Stored data
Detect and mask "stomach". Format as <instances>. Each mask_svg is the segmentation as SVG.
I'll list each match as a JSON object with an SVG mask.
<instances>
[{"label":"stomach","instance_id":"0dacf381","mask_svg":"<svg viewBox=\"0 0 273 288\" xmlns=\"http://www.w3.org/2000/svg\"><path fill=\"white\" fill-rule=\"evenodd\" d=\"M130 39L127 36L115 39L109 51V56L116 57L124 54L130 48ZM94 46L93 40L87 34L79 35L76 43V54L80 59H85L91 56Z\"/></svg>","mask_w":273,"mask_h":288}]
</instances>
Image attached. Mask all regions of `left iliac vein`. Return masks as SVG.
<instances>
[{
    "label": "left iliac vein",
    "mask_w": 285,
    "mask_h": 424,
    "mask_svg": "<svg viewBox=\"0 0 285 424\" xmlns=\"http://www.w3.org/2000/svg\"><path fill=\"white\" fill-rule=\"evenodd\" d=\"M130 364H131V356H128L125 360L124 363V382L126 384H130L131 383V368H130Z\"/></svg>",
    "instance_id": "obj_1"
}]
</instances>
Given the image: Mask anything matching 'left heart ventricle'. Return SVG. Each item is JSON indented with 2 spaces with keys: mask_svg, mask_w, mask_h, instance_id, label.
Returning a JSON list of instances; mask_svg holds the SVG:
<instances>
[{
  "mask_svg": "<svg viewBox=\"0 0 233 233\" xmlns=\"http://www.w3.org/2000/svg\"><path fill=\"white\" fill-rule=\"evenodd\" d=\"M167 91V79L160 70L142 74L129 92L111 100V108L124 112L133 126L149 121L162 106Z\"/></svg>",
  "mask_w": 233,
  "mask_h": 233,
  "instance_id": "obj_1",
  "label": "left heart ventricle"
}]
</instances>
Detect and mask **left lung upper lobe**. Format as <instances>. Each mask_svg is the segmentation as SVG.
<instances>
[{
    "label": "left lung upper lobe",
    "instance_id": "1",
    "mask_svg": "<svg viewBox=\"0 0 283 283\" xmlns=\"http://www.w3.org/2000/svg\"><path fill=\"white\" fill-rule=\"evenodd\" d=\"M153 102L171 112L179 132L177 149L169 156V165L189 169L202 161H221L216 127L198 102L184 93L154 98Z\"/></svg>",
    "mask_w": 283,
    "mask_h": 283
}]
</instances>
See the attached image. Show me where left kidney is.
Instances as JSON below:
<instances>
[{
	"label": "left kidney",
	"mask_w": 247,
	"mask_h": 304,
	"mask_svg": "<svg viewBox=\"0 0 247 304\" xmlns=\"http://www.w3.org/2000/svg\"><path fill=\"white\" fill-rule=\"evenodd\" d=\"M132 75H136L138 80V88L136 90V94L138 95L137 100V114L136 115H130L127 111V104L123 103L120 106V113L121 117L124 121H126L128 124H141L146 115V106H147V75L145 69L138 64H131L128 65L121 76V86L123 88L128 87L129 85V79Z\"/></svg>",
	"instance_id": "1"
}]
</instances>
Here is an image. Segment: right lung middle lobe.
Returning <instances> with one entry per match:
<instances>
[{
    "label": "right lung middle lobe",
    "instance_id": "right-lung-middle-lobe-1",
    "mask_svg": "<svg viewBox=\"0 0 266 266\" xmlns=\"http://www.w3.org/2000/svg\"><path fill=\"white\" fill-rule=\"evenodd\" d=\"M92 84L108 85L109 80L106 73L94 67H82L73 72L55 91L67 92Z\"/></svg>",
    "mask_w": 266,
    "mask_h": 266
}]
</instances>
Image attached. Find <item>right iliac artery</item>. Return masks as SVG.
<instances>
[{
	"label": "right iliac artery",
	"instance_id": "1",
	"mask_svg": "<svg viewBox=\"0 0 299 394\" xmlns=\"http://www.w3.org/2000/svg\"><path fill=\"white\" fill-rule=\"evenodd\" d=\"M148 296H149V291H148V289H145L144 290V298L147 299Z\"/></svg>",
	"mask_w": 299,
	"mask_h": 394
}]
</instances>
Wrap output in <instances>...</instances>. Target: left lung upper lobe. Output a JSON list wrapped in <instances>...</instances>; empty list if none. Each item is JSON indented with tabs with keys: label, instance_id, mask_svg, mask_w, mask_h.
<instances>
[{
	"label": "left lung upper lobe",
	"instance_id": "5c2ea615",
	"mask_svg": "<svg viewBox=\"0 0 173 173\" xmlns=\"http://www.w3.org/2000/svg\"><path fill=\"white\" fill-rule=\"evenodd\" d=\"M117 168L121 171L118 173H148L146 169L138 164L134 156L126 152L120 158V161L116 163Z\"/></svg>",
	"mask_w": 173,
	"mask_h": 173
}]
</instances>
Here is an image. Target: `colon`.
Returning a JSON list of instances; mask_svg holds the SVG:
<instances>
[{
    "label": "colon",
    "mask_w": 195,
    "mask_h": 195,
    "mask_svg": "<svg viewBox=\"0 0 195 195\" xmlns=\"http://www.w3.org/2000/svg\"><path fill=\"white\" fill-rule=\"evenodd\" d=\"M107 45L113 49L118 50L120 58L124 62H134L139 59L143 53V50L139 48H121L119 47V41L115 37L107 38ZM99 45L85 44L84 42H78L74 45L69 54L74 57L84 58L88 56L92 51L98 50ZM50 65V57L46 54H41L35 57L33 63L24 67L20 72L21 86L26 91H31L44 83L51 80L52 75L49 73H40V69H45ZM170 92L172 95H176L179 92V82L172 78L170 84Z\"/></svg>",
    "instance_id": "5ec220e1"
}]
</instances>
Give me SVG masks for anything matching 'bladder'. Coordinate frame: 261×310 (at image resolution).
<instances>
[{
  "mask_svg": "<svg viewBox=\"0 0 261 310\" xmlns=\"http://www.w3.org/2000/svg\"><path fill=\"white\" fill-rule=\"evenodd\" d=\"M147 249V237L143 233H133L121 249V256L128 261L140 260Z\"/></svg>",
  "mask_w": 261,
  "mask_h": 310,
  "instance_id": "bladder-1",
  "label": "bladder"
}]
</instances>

Set problem: Pull out every line of the entries that contains the word "kidney", with case counting.

Expected answer:
See the attached image. Show me where left kidney is.
	"label": "left kidney",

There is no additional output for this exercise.